Print out the data below in full and exactly, skipping the pictures.

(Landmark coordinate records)
§ §
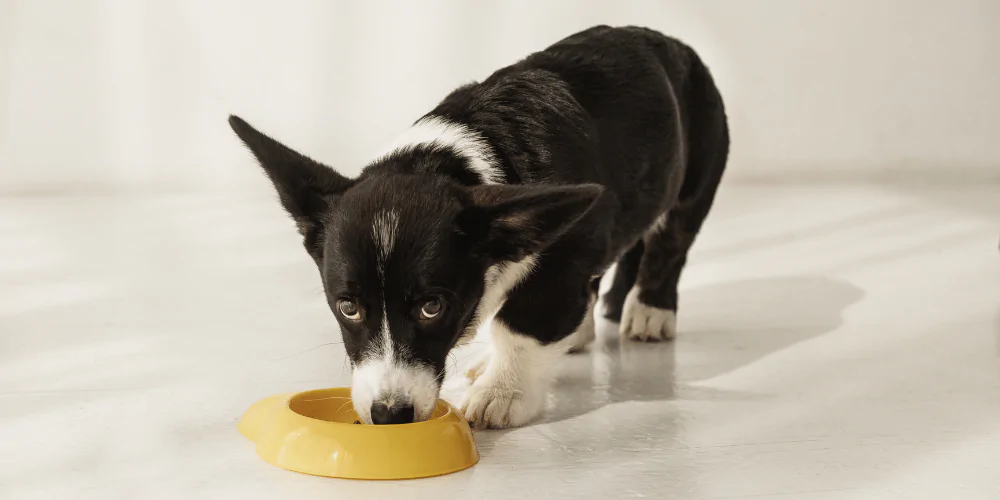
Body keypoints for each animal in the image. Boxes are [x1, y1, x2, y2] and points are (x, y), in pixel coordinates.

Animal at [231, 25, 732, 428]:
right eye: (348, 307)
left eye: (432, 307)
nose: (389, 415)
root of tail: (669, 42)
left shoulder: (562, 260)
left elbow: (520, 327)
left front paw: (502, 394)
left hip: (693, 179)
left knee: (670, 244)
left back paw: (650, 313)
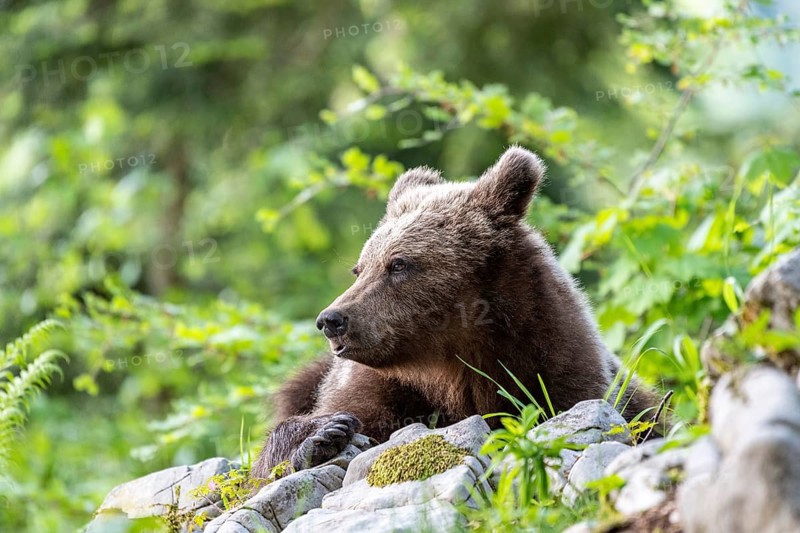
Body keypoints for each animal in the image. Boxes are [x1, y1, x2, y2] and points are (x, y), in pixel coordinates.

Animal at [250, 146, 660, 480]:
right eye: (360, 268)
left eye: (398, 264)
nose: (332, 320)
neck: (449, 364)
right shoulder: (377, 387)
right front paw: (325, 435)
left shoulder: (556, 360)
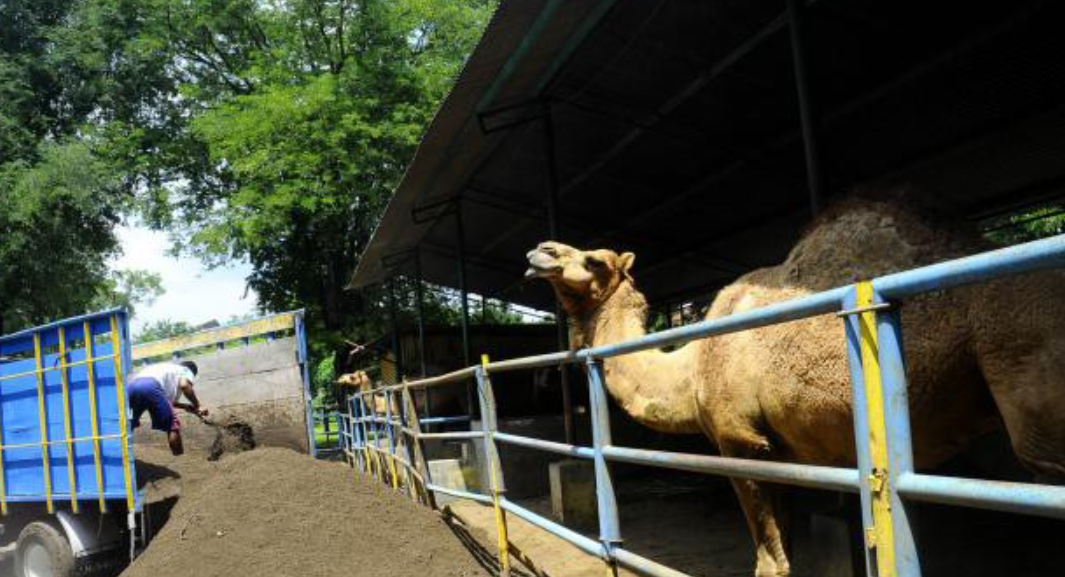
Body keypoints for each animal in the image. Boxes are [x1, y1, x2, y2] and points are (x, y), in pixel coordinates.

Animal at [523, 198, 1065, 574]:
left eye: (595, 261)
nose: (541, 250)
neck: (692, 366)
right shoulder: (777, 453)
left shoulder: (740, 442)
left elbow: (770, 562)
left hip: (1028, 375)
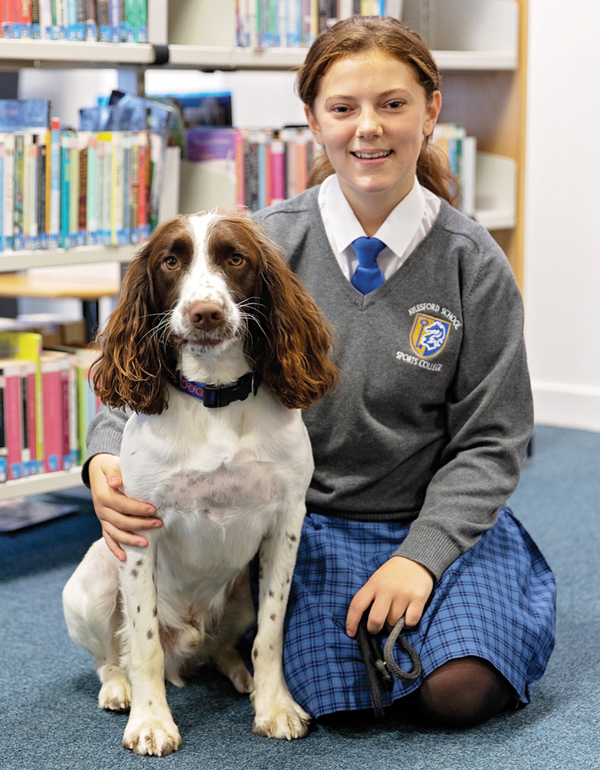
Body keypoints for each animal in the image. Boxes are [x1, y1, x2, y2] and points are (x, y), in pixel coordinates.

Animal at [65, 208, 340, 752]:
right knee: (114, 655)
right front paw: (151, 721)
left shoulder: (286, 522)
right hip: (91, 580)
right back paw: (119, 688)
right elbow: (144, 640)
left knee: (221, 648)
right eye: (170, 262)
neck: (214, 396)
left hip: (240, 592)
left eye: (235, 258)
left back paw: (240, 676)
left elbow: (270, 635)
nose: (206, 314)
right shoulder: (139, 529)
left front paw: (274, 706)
§ §
— Task solution —
Body keypoints for each animal in the image. Boxes are [x1, y1, x2, y2] and points are (x, y), in pixel coordinates.

Animal at [231, 25, 732, 428]:
right eye: (348, 307)
left eye: (432, 307)
nose: (389, 415)
root of tail: (669, 42)
left shoulder: (562, 260)
left elbow: (520, 327)
left front paw: (502, 394)
left hip: (693, 179)
left knee: (670, 244)
left back paw: (650, 313)
Body keypoints for each animal in the image. Boxes are [x1, y1, x2, y2] and points are (x, y), in pixel coordinates.

Animal at [250, 146, 660, 480]:
right eye: (360, 268)
left eye: (398, 264)
nose: (332, 320)
neck: (449, 364)
right shoulder: (377, 387)
right front paw: (325, 435)
left shoulder: (556, 360)
Body keypoints for each animal in the image. Boxes are [x1, y1, x2, y2] and points are (x, y), in pixel coordinates.

Animal at [523, 198, 1065, 574]:
left eye: (595, 261)
nose: (541, 250)
neck: (692, 366)
right shoulder: (777, 453)
left shoulder: (740, 442)
left elbow: (770, 562)
left hip: (1028, 375)
Body keypoints for each animal in the image. Boxes are [x1, y1, x2, y2] and points are (x, y), in pixel coordinates.

Animal at [65, 208, 340, 752]:
right knee: (114, 655)
right front paw: (151, 721)
left shoulder: (286, 522)
right hip: (91, 580)
right back paw: (119, 688)
right elbow: (144, 640)
left knee: (221, 648)
right eye: (170, 262)
neck: (214, 396)
left hip: (240, 592)
left eye: (235, 258)
left back paw: (240, 676)
left elbow: (270, 635)
nose: (206, 314)
right shoulder: (139, 529)
left front paw: (274, 706)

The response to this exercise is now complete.